Data items:

################

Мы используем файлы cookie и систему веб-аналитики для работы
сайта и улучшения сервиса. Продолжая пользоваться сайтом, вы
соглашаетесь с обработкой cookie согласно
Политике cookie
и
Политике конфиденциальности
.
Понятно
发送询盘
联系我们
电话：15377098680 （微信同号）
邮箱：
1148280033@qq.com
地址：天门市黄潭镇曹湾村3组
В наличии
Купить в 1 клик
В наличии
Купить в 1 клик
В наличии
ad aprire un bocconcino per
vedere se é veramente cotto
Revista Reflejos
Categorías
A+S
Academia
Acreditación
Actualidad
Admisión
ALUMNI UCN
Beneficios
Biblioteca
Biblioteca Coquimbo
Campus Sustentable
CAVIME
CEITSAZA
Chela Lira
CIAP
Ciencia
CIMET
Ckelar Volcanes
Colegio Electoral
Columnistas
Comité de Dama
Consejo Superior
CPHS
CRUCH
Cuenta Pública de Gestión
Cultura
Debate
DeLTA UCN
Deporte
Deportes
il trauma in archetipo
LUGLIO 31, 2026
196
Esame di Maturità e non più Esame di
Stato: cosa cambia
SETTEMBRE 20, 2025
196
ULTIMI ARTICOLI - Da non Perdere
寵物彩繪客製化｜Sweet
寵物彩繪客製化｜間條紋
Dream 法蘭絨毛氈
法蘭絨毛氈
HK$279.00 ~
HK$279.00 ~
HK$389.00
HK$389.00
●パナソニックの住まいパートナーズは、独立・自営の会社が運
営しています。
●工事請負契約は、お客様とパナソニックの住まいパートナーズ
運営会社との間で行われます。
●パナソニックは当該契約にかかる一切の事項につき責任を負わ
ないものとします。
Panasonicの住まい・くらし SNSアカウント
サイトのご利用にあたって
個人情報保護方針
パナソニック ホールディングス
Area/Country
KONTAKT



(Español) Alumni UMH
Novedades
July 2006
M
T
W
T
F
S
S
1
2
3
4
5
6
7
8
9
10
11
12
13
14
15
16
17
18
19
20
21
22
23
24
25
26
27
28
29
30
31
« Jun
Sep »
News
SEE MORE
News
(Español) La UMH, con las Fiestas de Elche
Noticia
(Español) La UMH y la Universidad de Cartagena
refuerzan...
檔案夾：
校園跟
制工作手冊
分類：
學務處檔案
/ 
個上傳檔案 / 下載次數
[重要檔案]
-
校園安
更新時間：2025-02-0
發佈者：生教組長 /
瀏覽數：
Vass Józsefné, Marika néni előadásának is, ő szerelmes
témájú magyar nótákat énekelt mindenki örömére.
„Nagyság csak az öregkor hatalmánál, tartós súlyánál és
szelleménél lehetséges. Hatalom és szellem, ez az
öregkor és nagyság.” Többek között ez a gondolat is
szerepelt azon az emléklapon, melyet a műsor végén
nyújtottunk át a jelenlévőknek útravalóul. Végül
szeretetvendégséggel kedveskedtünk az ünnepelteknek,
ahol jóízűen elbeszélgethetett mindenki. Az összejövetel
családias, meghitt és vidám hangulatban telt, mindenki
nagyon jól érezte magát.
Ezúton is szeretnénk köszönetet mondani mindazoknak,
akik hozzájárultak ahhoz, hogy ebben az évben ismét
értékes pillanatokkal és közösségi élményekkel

################

[WORK INSTRUCTIONS]: Print every line of each data item above, keeping each one as it stands.

[TASK OUTPUT]:
Мы используем файлы cookie и систему веб-аналитики для работы
сайта и улучшения сервиса. Продолжая пользоваться сайтом, вы
соглашаетесь с обработкой cookie согласно
Политике cookie
и
Политике конфиденциальности
.
Понятно
发送询盘
联系我们
电话：15377098680 （微信同号）
邮箱：
1148280033@qq.com
地址：天门市黄潭镇曹湾村3组
В наличии
Купить в 1 клик
В наличии
Купить в 1 клик
В наличии
ad aprire un bocconcino per
vedere se é veramente cotto
Revista Reflejos
Categorías
A+S
Academia
Acreditación
Actualidad
Admisión
ALUMNI UCN
Beneficios
Biblioteca
Biblioteca Coquimbo
Campus Sustentable
CAVIME
CEITSAZA
Chela Lira
CIAP
Ciencia
CIMET
Ckelar Volcanes
Colegio Electoral
Columnistas
Comité de Dama
Consejo Superior
CPHS
CRUCH
Cuenta Pública de Gestión
Cultura
Debate
DeLTA UCN
Deporte
Deportes
il trauma in archetipo
LUGLIO 31, 2026
196
Esame di Maturità e non più Esame di
Stato: cosa cambia
SETTEMBRE 20, 2025
196
ULTIMI ARTICOLI - Da non Perdere
寵物彩繪客製化｜Sweet
寵物彩繪客製化｜間條紋
Dream 法蘭絨毛氈
法蘭絨毛氈
HK$279.00 ~
HK$279.00 ~
HK$389.00
HK$389.00
●パナソニックの住まいパートナーズは、独立・自営の会社が運
営しています。
●工事請負契約は、お客様とパナソニックの住まいパートナーズ
運営会社との間で行われます。
●パナソニックは当該契約にかかる一切の事項につき責任を負わ
ないものとします。
Panasonicの住まい・くらし SNSアカウント
サイトのご利用にあたって
個人情報保護方針
パナソニック ホールディングス
Area/Country
KONTAKT



(Español) Alumni UMH
Novedades
July 2006
M
T
W
T
F
S
S
1
2
3
4
5
6
7
8
9
10
11
12
13
14
15
16
17
18
19
20
21
22
23
24
25
26
27
28
29
30
31
« Jun
Sep »
News
SEE MORE
News
(Español) La UMH, con las Fiestas de Elche
Noticia
(Español) La UMH y la Universidad de Cartagena
refuerzan...
檔案夾：
校園跟
制工作手冊
分類：
學務處檔案
/ 
個上傳檔案 / 下載次數
[重要檔案]
-
校園安
更新時間：2025-02-0
發佈者：生教組長 /
瀏覽數：
Vass Józsefné, Marika néni előadásának is, ő szerelmes
témájú magyar nótákat énekelt mindenki örömére.
„Nagyság csak az öregkor hatalmánál, tartós súlyánál és
szelleménél lehetséges. Hatalom és szellem, ez az
öregkor és nagyság.” Többek között ez a gondolat is
szerepelt azon az emléklapon, melyet a műsor végén
nyújtottunk át a jelenlévőknek útravalóul. Végül
szeretetvendégséggel kedveskedtünk az ünnepelteknek,
ahol jóízűen elbeszélgethetett mindenki. Az összejövetel
családias, meghitt és vidám hangulatban telt, mindenki
nagyon jól érezte magát.
Ezúton is szeretnénk köszönetet mondani mindazoknak,
akik hozzájárultak ahhoz, hogy ebben az évben ismét
értékes pillanatokkal és közösségi élményekkel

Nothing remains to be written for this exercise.